The Microsoft Research-University of Trento Centre for Computational and Systems Biology, Rovereto (Trento), Italy.
PLoS One. 2012;7(12):e50176. doi: 10.1371/journal.pone.0050176. Epub 2012 Dec 11.
Gemcitabine (2,2-difluorodeoxycytidine, dFdC) is a prodrug widely used for treating various carcinomas. Gemcitabine exerts its clinical effect by depleting the deoxyribonucleotide pools, and incorporating its triphosphate metabolite (dFdC-TP) into DNA, thereby inhibiting DNA synthesis. This process blocks the cell cycle in the early S phase, eventually resulting in apoptosis. The incorporation of gemcitabine into DNA takes place in competition with the natural nucleoside dCTP. The mechanisms of indirect competition between these cascades for common resources are given with the race for DNA incorporation; in clinical studies dedicated to singling out mechanisms of resistance, ribonucleotide reductase (RR) and deoxycytidine kinase (dCK) and human equilibrative nucleoside transporter1 (hENT1) have been associated to efficacy of gemcitabine with respect to their roles in the synthesis cascades of dFdC-TP and dCTP. However, the direct competition, which manifests itself in terms of inhibitions between these cascades, remains to be quantified. We propose an algorithmic model of gemcitabine mechanism of action, verified with respect to independent experimental data. We performed in silico experiments in different virtual conditions, otherwise difficult in vivo, to evaluate the contribution of the inhibitory mechanisms to gemcitabine efficacy. In agreement with the experimental data, our model indicates that the inhibitions due to the association of dCTP with dCK and the association of gemcitabine diphosphate metabolite (dFdC-DP) with RR play a key role in adjusting the efficacy. While the former tunes the catalysis of the rate-limiting first phosphorylation of dFdC, the latter is responsible for depletion of dCTP pools, thereby contributing to gemcitabine efficacy with a dependency on nucleoside transport efficiency. Our simulations predict the existence of a continuum of non-efficacy to high-efficacy regimes, where the levels of dFdC-TP and dCTP are coupled in a complementary manner, which can explain the resistance to this drug in some patients.
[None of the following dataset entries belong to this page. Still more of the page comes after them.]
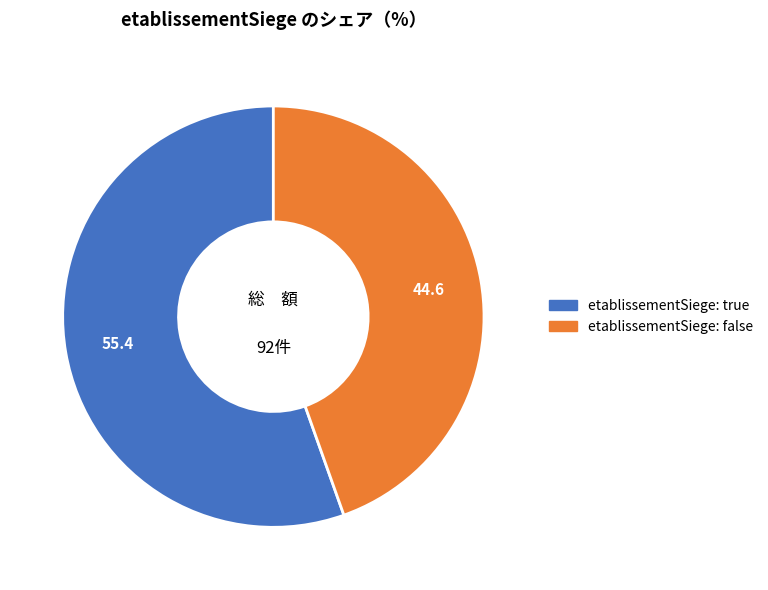

Is there any slice that represents more than half of the pie?

Yes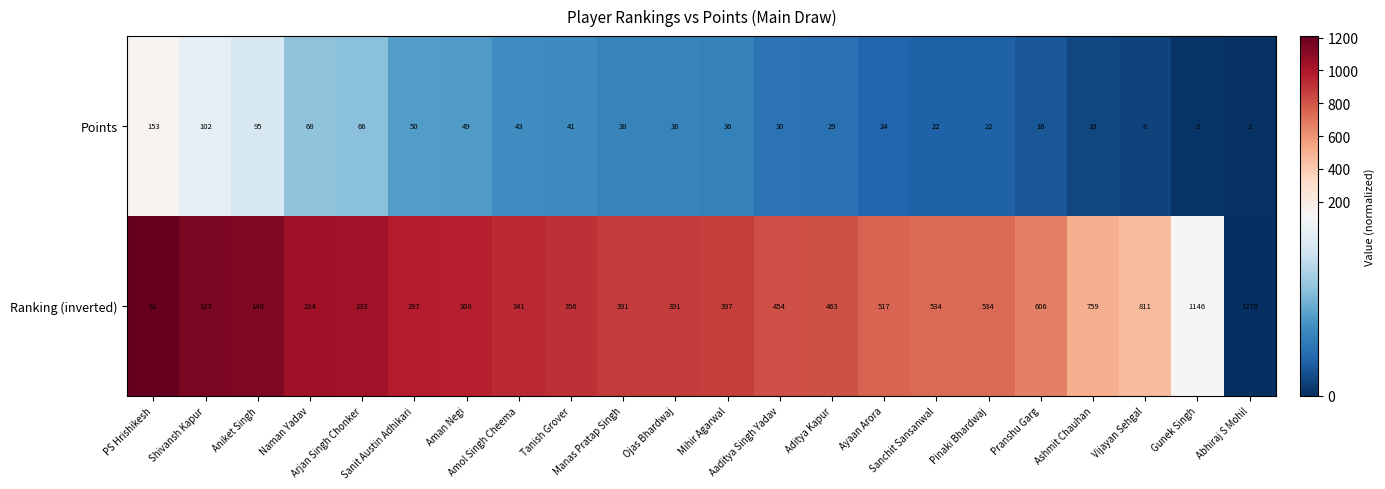

Rank the series by their average value, from highest to lowest.

Ranking (inverted), Points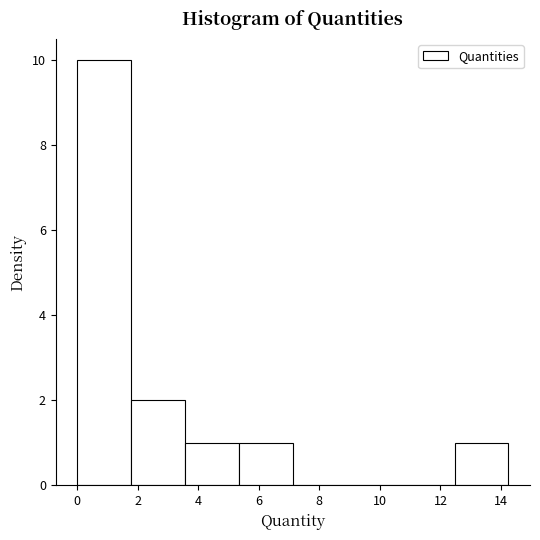

Reading left to right, transcribe this chart: for each bar, give the range it covers on the x-axis and its height. Neither the bar edges nor the heights are printed on the chart, so give them approximately, as read against the axes.

0.0 to 1.8: 10
1.8 to 3.6: 2
3.6 to 5.4: 1
5.4 to 7.2: 1
7.2 to 9.0: 0
9.0 to 10.6: 0
10.6 to 12.4: 0
12.4 to 14.2: 1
吉西他滨(2,2-二氟脱氧胞苷,dFdC)是一种广泛用于治疗各种癌症的前体药物。吉西他滨通过耗尽脱氧核苷酸池并将其三磷酸代谢物(dFdC-TP)掺入 DNA 来发挥其临床作用,从而抑制 DNA 合成。该过程将细胞周期阻断在早期 S 期,最终导致细胞凋亡。吉西他滨掺入 DNA 与天然核苷 dCTP 竞争发生。这些级联之间为 DNA 掺入而进行的间接竞争的机制是通过竞争来实现的;在专门用于确定耐药机制的临床研究中,核糖核苷酸还原酶(RR)和脱氧胞苷激酶(dCK)和人平衡核苷转运蛋白 1(hENT1)与吉西他滨的疗效相关,因为它们在 dFdC-TP 和 dCTP 的合成级联中发挥作用。然而,直接竞争,即这些级联之间的抑制作用,仍有待量化。我们提出了一种吉西他滨作用机制的算法模型,该模型经过独立实验数据验证。我们在不同的虚拟条件下进行了计算机模拟实验,这些条件在体内很难实现,以评估抑制机制对吉西他滨疗效的贡献。与实验数据一致,我们的模型表明,由于 dCTP 与 dCK 的结合以及吉西他滨二磷酸代谢物(dFdC-DP)与 RR 的结合引起的抑制作用在调节疗效方面起着关键作用。前者调节 dFdC 的限速第一磷酸化的催化,后者负责耗尽 dCTP 池,从而通过核苷转运效率的依赖性对吉西他滨的疗效做出贡献。我们的模拟预测了从低效到高效的连续非疗效状态的存在,其中 dFdC-TP 和 dCTP 的水平以互补的方式耦合,这可以解释某些患者对该药物的耐药性。